• [Passage extrait]:
___
L’objectif pour la Turquie n’est pas, au départ, de retirer au régime d’Assad le contrôle de tout le territoire syrien. Depuis deux ans, la Turquie sollicitait l’aide de la Russie pour négocier avec le régime syrien et en finir avec l’expansion kurde au nord de la Syrie, puis pour se désolidariser de l’Iran et remplacer l’alliance avec Téhéran par celle avec Ankara, qui demandait un protectorat dans le nord et le démantèlement des zones kurdes autonomes de l’Est, ce que Bachar al-Assad a totalement refusé de négocier.
Le fait que les Kurdes aient triplé leur territoire depuis 2016 a suscité une profonde inquiétude chez Ankara. La Turquie considère ces zones kurdes comme une menace directe, un sanctuaire pour le Parti des travailleurs du Kurdistan (PKK) et d’autres groupes kurdes terroristes.
L’objectif d’Erdogan, tacitement soutenu par les États-Unis, et même Israël, était donc d’instaurer un protectorat turc sur une bande s’étendant d’Idlib à l’Irak, couvrant environ 30 kilomètres de profondeur sur plusieurs centaines de kilomètres de longueur. Cette zone serait débarrassée des populations kurdes, alliées officieuses de Damas contre les djihadistes, pour y installer environ trois millions de réfugiés syriens, actuellement en Turquie et devenus une source de mécontentement populaire.
Mais elle arrange les États-Unis, Israël et les ennemis de l’Axe Hezbollah-Iran, car elle couperait la route d’approvisionnement du Hezbollah libanais par l’Iran et l’Irak via la Syrie. L’aide turque aux rebelles islamistes arabes ou même turkmènes anti-Bachar et anti-Kurdes était donc structurelle, évidente. Cela aurait dû inciter la Russie, l’Iran et le régime syrien, soit à négocier avec Ankara, soit à se préparer à un affrontement radical. Or, l’armée syrienne, épuisée, démoralisée et sous-équipée, révoltée par la corruption des élites baathistes et alaouites, n’a pas voulu combattre et a abandonné la lutte.
___
• [Items fournis]:
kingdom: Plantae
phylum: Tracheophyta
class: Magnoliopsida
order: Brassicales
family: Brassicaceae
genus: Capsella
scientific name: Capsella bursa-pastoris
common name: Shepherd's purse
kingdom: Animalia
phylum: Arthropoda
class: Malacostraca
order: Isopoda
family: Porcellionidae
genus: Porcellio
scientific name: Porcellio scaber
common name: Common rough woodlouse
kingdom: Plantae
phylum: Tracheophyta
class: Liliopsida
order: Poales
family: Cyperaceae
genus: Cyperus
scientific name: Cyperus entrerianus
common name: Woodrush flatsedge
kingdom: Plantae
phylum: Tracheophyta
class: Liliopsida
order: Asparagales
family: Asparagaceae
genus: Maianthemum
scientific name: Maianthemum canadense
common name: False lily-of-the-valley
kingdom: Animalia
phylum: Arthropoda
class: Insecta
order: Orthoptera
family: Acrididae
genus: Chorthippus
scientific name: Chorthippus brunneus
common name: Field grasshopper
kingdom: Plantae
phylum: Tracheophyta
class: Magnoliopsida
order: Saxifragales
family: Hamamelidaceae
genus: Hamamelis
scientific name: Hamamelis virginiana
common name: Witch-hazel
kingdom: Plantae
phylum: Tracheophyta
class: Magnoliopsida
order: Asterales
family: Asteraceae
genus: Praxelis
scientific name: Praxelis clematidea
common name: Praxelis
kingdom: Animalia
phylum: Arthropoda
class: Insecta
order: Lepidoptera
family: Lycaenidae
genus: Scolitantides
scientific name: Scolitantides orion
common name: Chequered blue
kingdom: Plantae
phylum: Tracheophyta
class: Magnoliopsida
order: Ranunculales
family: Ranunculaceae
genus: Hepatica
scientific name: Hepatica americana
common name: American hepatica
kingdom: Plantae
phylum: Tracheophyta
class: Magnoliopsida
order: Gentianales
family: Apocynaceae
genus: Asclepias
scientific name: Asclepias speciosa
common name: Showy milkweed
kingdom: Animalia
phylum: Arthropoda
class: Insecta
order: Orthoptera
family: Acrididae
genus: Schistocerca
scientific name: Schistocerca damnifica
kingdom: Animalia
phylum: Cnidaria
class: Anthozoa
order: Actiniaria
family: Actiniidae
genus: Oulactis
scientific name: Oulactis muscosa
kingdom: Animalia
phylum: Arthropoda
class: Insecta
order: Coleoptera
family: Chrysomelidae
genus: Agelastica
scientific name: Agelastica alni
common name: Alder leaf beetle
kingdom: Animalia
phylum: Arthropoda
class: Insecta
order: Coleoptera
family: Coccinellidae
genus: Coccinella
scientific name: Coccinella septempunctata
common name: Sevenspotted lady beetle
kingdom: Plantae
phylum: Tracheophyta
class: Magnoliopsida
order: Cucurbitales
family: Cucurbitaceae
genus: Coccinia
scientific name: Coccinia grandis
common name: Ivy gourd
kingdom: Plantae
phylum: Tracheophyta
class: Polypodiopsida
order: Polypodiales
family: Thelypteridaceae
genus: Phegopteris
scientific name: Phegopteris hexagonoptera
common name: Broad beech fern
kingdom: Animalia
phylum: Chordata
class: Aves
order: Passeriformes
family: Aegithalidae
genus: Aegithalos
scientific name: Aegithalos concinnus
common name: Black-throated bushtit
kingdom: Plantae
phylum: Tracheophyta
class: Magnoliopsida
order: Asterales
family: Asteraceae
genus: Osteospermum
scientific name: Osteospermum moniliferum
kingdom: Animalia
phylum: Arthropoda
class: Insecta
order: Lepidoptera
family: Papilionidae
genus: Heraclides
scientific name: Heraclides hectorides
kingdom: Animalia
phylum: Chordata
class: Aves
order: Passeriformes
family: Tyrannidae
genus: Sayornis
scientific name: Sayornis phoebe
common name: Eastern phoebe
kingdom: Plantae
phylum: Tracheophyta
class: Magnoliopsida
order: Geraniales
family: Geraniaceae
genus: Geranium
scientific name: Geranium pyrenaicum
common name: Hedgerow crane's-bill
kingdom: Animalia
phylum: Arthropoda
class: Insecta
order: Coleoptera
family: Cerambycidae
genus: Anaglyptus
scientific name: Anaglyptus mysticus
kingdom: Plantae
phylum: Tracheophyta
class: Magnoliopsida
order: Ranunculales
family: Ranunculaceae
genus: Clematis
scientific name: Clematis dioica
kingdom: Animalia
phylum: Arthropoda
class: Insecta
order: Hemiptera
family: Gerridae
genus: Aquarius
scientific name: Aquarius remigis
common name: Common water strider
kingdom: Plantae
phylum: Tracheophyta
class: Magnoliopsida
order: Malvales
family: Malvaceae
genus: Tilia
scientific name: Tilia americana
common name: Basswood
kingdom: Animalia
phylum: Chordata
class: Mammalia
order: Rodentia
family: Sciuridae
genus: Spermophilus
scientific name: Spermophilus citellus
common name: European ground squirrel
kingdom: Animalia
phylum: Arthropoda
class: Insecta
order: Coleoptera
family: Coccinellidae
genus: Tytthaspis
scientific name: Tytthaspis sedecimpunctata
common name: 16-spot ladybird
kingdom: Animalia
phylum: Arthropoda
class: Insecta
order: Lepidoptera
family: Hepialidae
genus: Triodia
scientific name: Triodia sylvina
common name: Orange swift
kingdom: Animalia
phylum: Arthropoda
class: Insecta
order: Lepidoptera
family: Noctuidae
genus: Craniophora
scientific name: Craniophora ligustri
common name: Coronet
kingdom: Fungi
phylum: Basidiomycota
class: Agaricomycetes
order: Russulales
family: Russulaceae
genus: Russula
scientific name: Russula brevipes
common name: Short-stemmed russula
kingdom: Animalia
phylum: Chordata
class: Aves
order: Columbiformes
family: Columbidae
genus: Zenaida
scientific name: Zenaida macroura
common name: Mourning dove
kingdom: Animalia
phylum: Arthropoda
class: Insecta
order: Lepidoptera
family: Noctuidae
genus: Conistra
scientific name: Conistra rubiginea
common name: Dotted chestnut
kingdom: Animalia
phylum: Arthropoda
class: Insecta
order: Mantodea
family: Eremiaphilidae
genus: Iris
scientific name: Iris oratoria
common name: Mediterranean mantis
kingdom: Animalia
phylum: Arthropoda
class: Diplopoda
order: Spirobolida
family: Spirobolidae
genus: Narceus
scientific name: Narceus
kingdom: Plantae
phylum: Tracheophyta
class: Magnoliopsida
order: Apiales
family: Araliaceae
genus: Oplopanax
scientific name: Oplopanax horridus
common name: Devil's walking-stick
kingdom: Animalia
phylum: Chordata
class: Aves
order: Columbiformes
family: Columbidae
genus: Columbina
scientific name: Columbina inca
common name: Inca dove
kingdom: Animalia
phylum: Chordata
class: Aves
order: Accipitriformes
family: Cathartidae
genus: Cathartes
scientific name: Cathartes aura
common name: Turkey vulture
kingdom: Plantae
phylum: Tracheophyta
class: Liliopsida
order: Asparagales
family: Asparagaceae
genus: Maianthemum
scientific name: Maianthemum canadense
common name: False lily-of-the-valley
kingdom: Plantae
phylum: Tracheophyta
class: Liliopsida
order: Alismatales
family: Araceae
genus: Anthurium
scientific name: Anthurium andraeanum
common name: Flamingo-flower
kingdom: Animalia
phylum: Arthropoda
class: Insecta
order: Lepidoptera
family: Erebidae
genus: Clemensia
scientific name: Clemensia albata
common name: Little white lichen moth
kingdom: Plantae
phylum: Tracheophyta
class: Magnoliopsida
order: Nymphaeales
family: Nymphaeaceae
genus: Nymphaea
___
• [Exercices]:
1. D'après le passage, dans quelle proportion le territoire kurde a-t-il augmenté depuis 2016 ?
2. Extrayez du passage, à l'identique, la portion allant de « Le fait que » à « groupes kurdes terroristes. ».
3. Réécrivez sous forme de liste le paragraphe du passage commençant par « L’objectif d’Erdogan, tacitement soutenu », en conservant ses faits principaux.
Les items forment un matériau indépendant du passage.

• [Corrigés]:
1. Il a triplé.

2.
Le fait que les Kurdes aient triplé leur territoire depuis 2016 a suscité une profonde inquiétude chez Ankara. La Turquie considère ces zones kurdes comme une menace directe, un sanctuaire pour le Parti des travailleurs du Kurdistan (PKK) et d’autres groupes kurdes terroristes.

3.
- Erdogan visait un protectorat turc sur une bande allant d'Idlib à l'Irak, avec le soutien tacite des États-Unis et même d'Israël.
- Cette bande devait mesurer environ 30 kilomètres de profondeur sur plusieurs centaines de kilomètres de longueur.
- Elle devait être vidée des populations kurdes, alliées officieuses de Damas contre les djihadistes.
- Elle devait accueillir environ trois millions de réfugiés syriens actuellement en Turquie, où ils sont devenus une source de mécontentement populaire.